■ Work to complete ■
Each record below should be output verbatim, without pictures.
*** Opening Records supplied ***
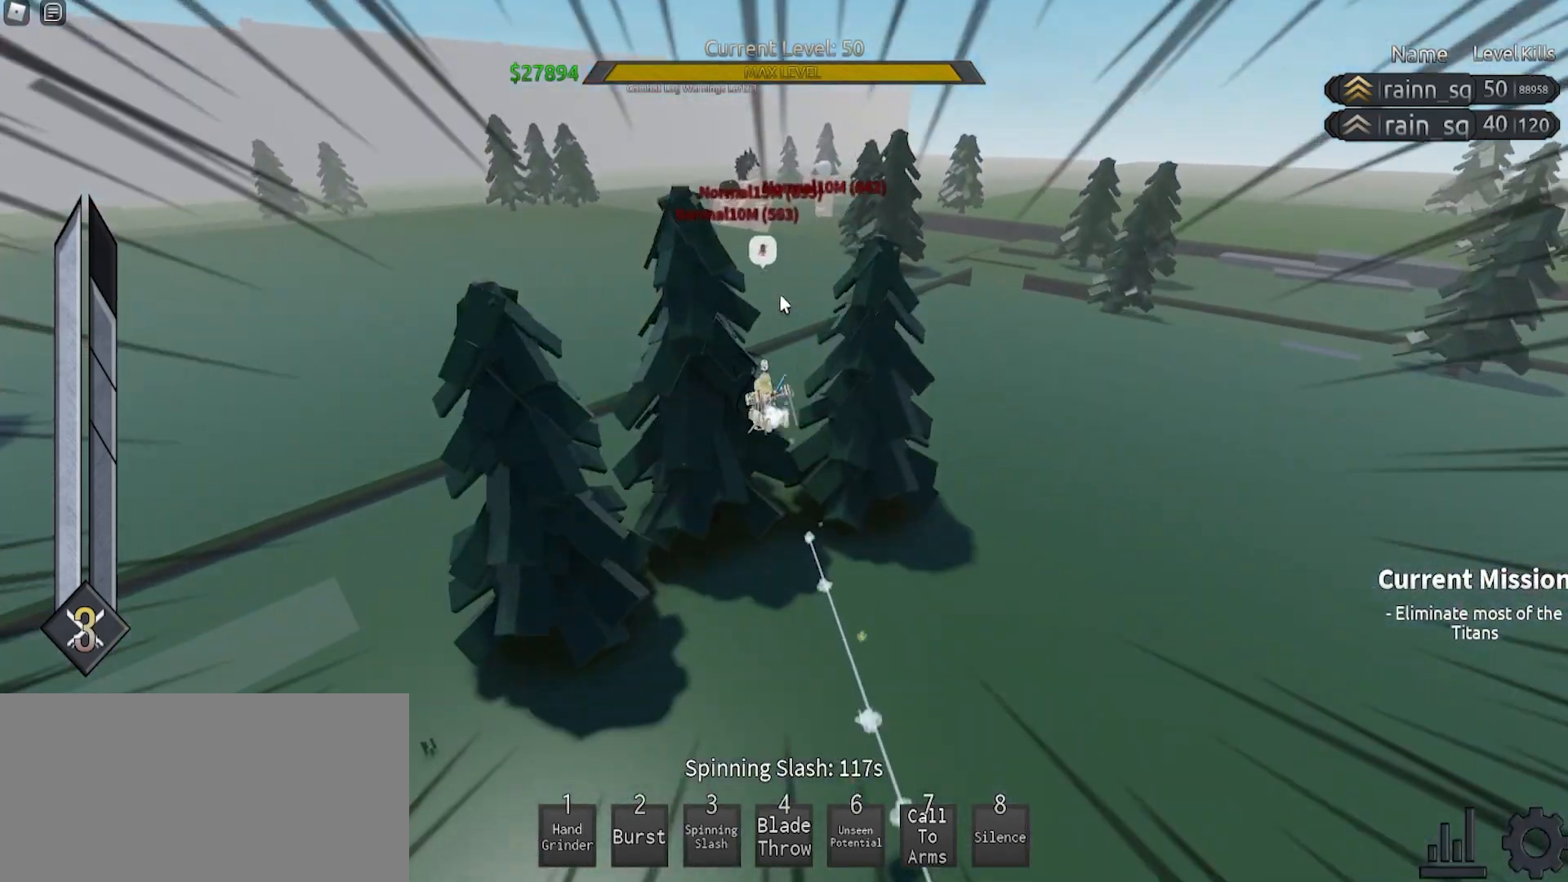
{"keys": [], "mouse": ["right"], "events": []}
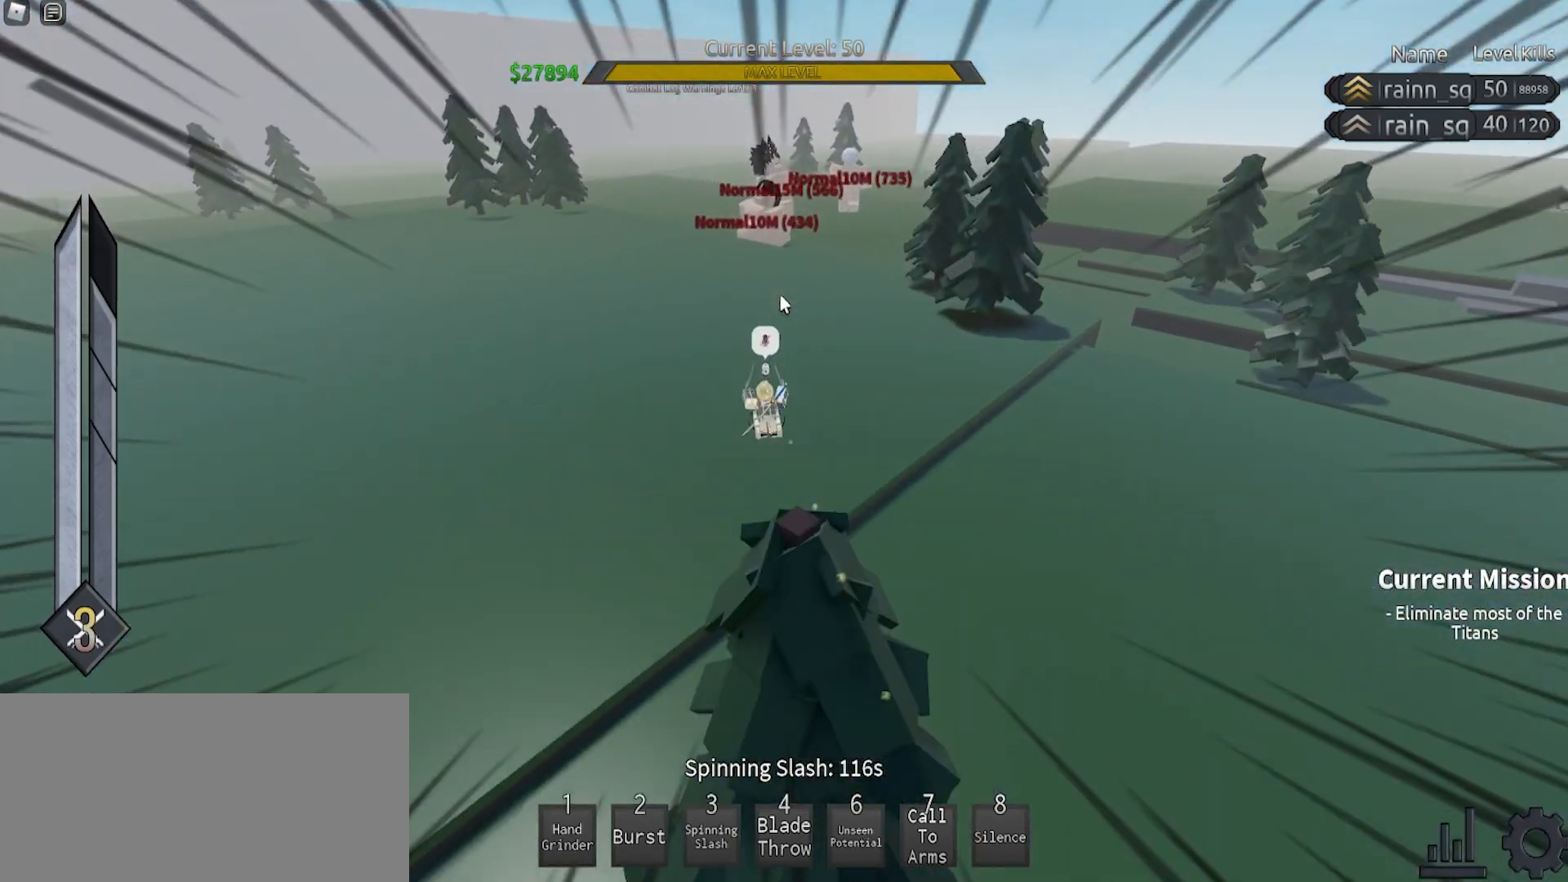
{"keys": [], "mouse": ["right"], "events": [[33, "e", "down"], [33, "q", "down"], [33, "space", "down"], [33, "w", "down"], [333, "q", "up"], [333, "space", "up"], [367, "e", "up"], [367, "w", "up"]]}
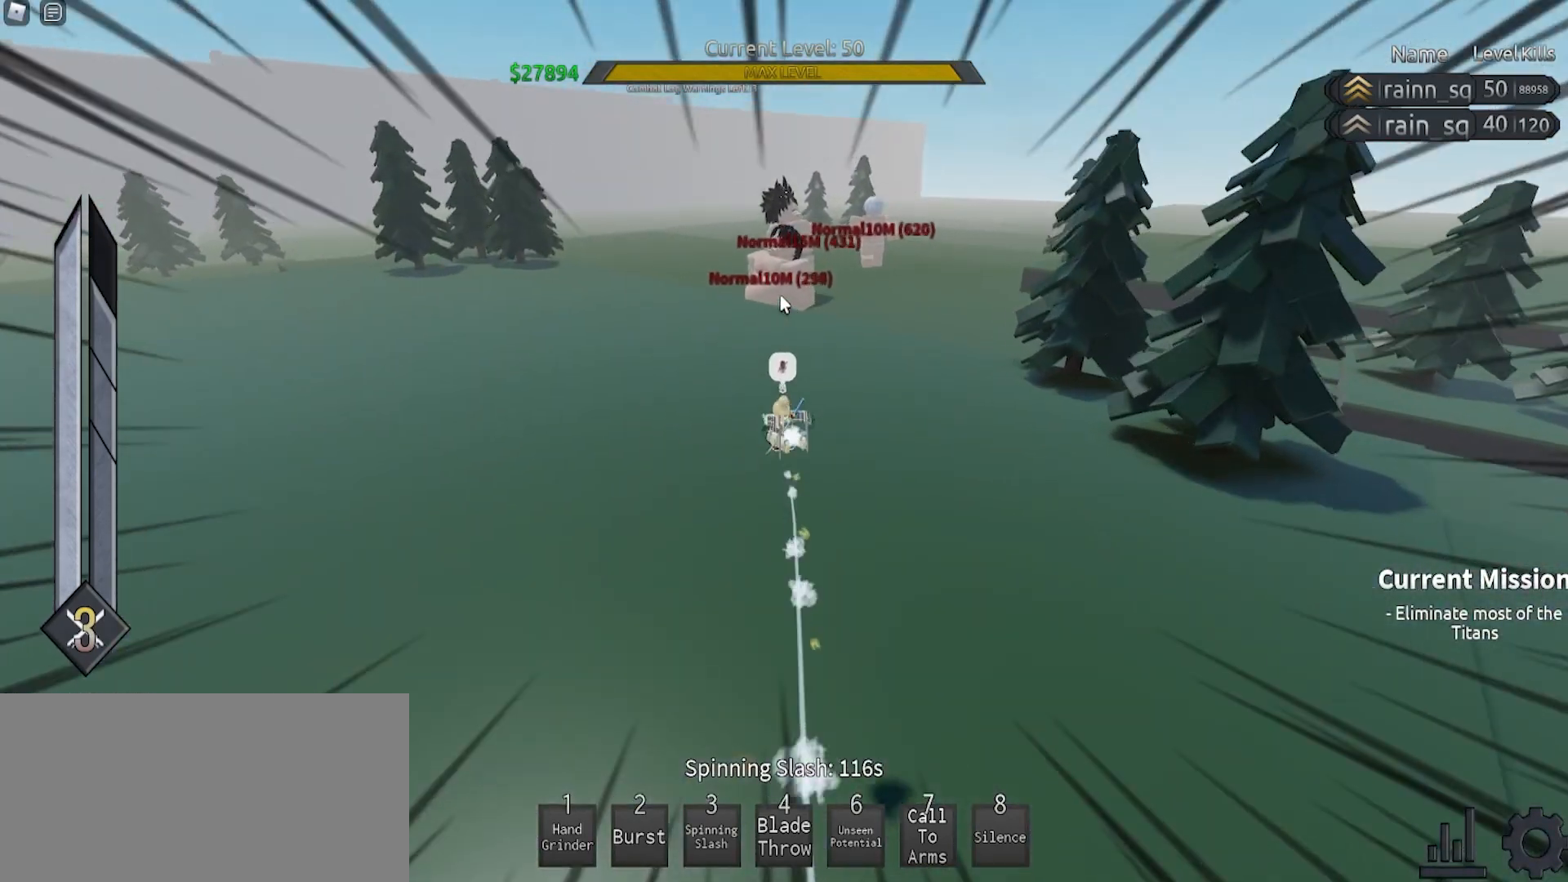
{"keys": ["d", "e", "q", "space", "w"], "mouse": ["right"], "events": [[400, "e", "down"], [400, "q", "down"], [400, "space", "down"], [400, "w", "down"], [467, "d", "down"]]}
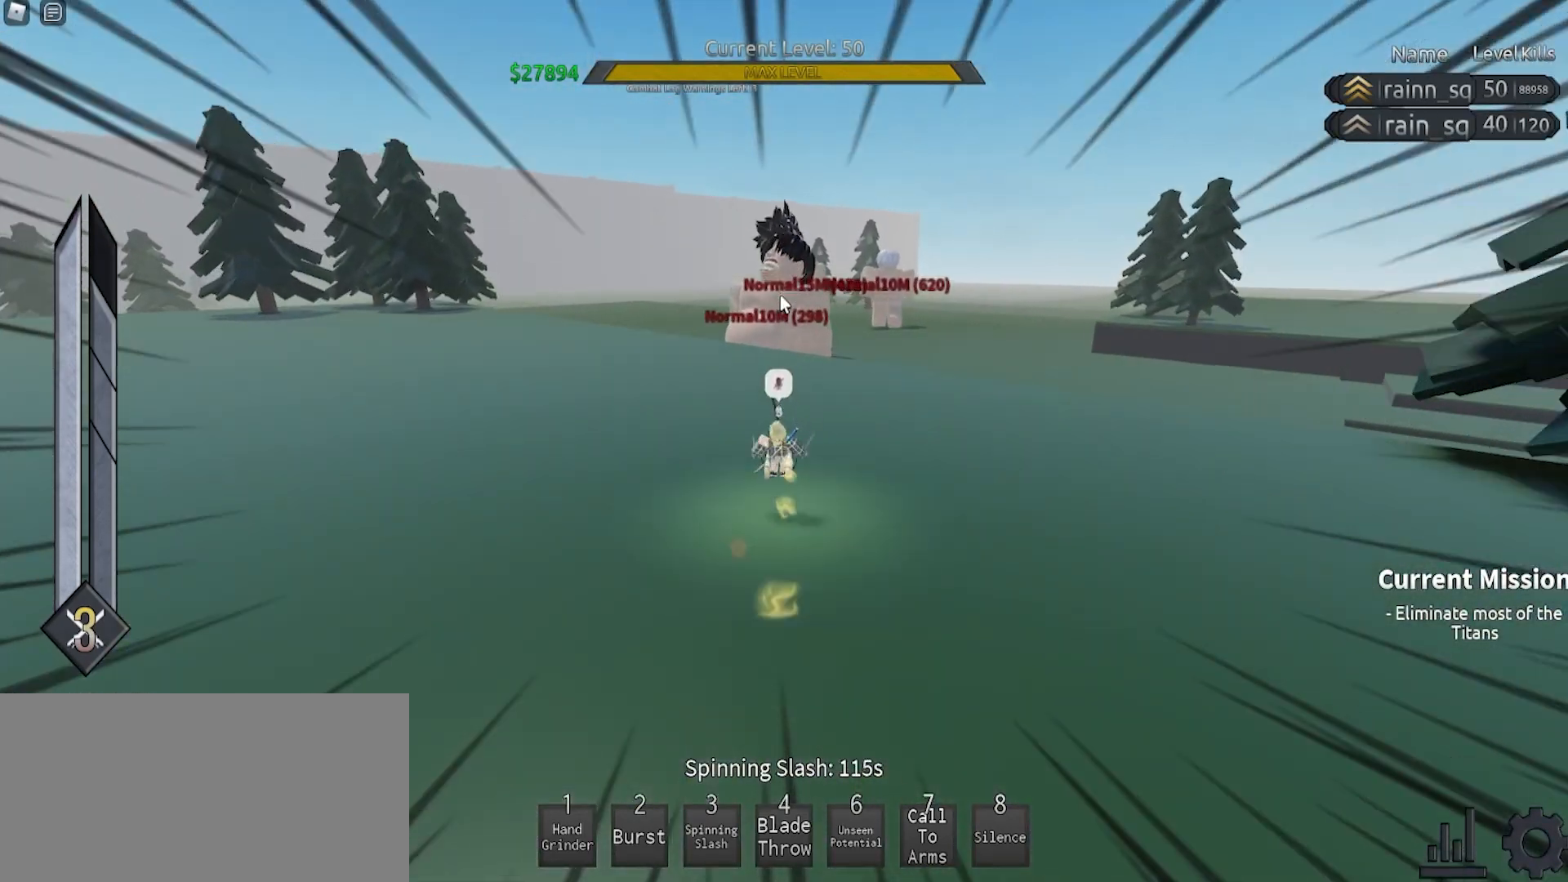
{"keys": [], "mouse": ["right"], "events": [[200, "d", "up"], [367, "space", "up"], [400, "e", "up"], [400, "w", "up"], [433, "q", "up"]]}
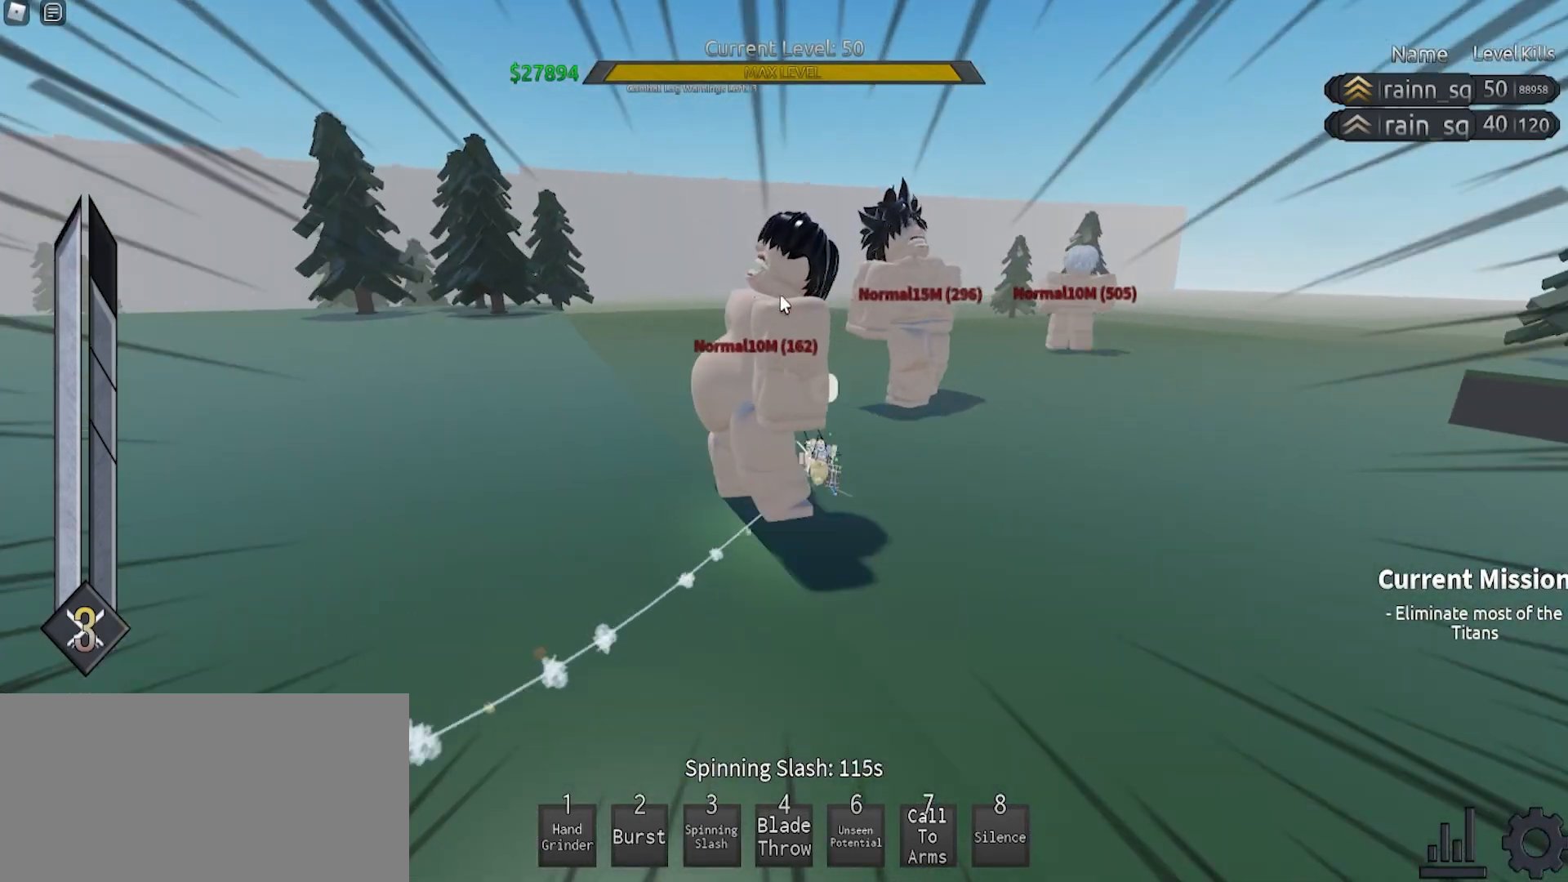
{"keys": ["e", "q", "space", "w"], "mouse": ["left", "right"], "events": [[400, "e", "down"], [400, "q", "down"], [400, "space", "down"], [400, "w", "down"], [467, "mouse_left", "down"]]}
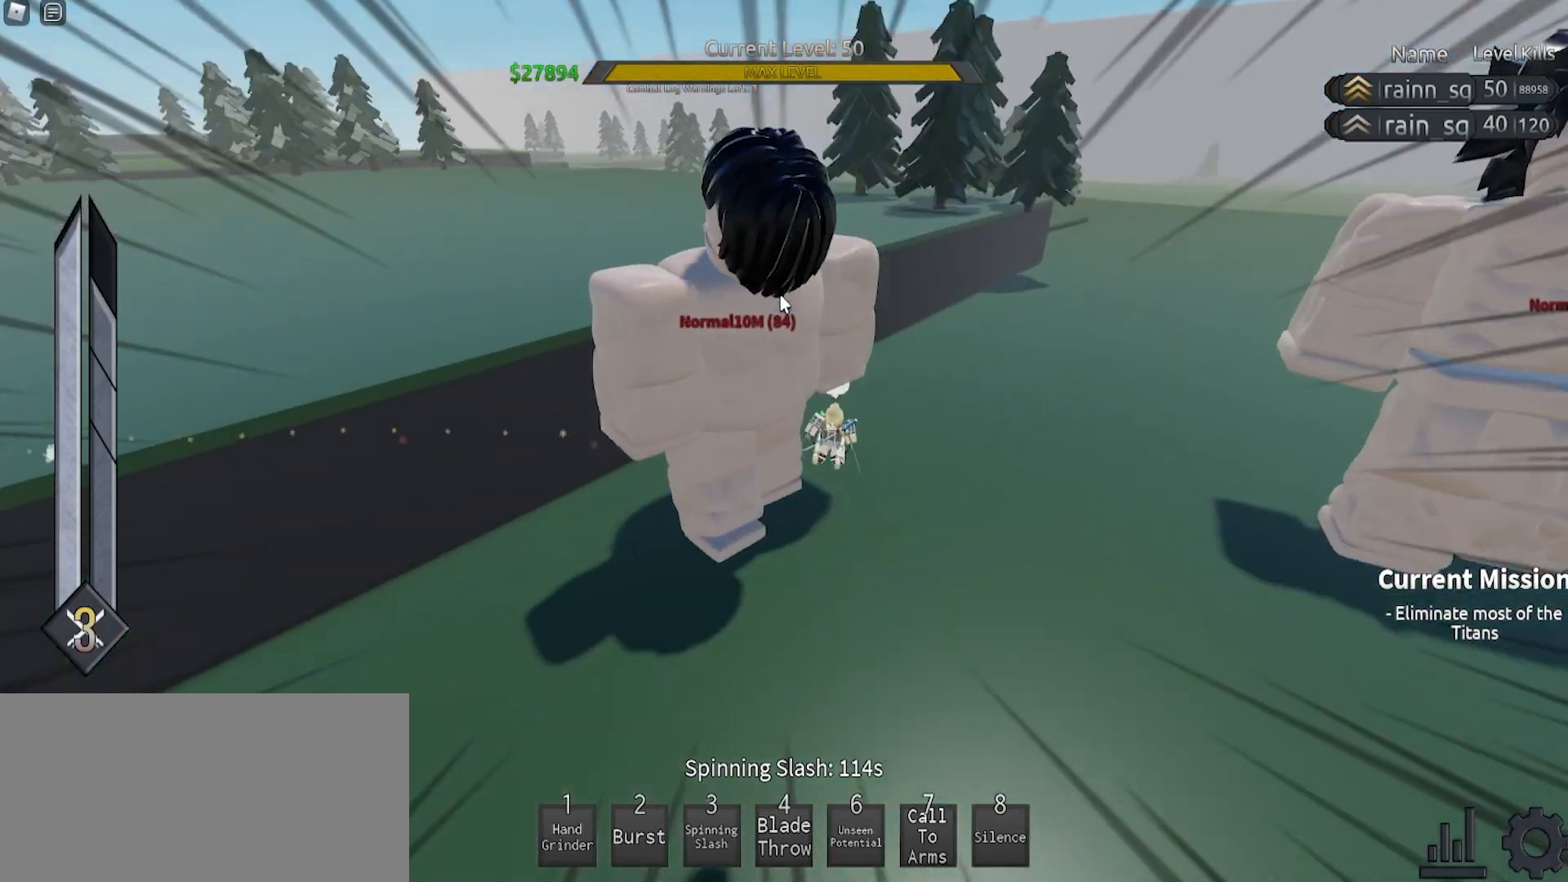
{"keys": [], "mouse": ["right"], "events": [[100, "mouse_left", "up"], [500, "e", "up"], [500, "q", "up"], [500, "space", "up"], [500, "w", "up"]]}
*** Closing Records supplied ***
■ Reply to the task ■
{"keys": [], "mouse": ["right"], "events": []}
{"keys": [], "mouse": ["right"], "events": [[33, "e", "down"], [33, "q", "down"], [33, "space", "down"], [33, "w", "down"], [333, "q", "up"], [333, "space", "up"], [367, "e", "up"], [367, "w", "up"]]}
{"keys": ["d", "e", "q", "space", "w"], "mouse": ["right"], "events": [[400, "e", "down"], [400, "q", "down"], [400, "space", "down"], [400, "w", "down"], [467, "d", "down"]]}
{"keys": [], "mouse": ["right"], "events": [[200, "d", "up"], [367, "space", "up"], [400, "e", "up"], [400, "w", "up"], [433, "q", "up"]]}
{"keys": ["e", "q", "space", "w"], "mouse": ["left", "right"], "events": [[400, "e", "down"], [400, "q", "down"], [400, "space", "down"], [400, "w", "down"], [467, "mouse_left", "down"]]}
{"keys": [], "mouse": ["right"], "events": [[100, "mouse_left", "up"], [500, "e", "up"], [500, "q", "up"], [500, "space", "up"], [500, "w", "up"]]}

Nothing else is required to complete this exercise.